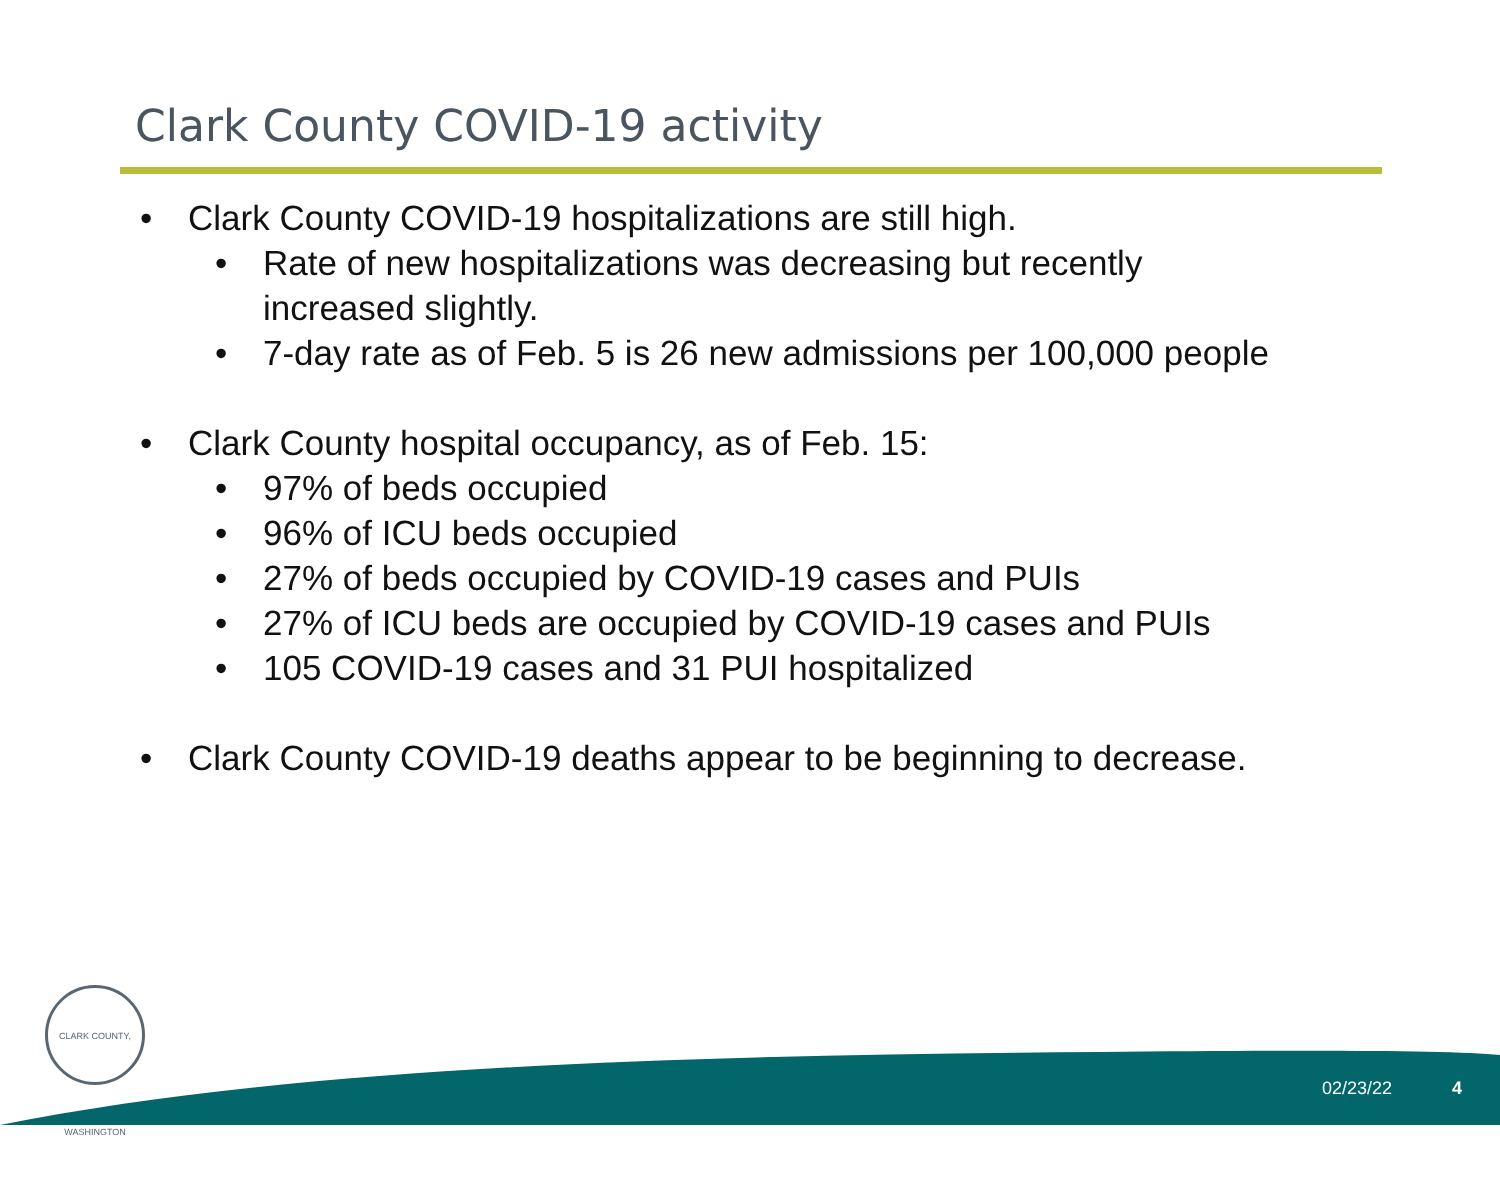Clark County COVID-19 activity
• Clark County COVID-19 hospitalizations are still high.
• Rate of new hospitalizations was decreasing but recently
increased slightly.
• 7-day rate as of Feb. 5 is 26 new admissions per 100,000 people
• Clark County hospital occupancy, as of Feb. 15:
• 97% of beds occupied
• 96% of ICU beds occupied
• 27% of beds occupied by COVID-19 cases and PUIs
• 27% of ICU beds are occupied by COVID-19 cases and PUIs
• 105 COVID-19 cases and 31 PUI hospitalized
• Clark County COVID-19 deaths appear to be beginning to decrease.
CLARK COUNTY, WASHINGTON
02/23/22 4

» **EXERCISE DESCRIPTION**
Give the preceding data back exactly, minus every picture.

» **RESULT**
Clark County COVID-19 activity
• Clark County COVID-19 hospitalizations are still high.
• Rate of new hospitalizations was decreasing but recently
increased slightly.
• 7-day rate as of Feb. 5 is 26 new admissions per 100,000 people
• Clark County hospital occupancy, as of Feb. 15:
• 97% of beds occupied
• 96% of ICU beds occupied
• 27% of beds occupied by COVID-19 cases and PUIs
• 27% of ICU beds are occupied by COVID-19 cases and PUIs
• 105 COVID-19 cases and 31 PUI hospitalized
• Clark County COVID-19 deaths appear to be beginning to decrease.
CLARK COUNTY, WASHINGTON
02/23/22 4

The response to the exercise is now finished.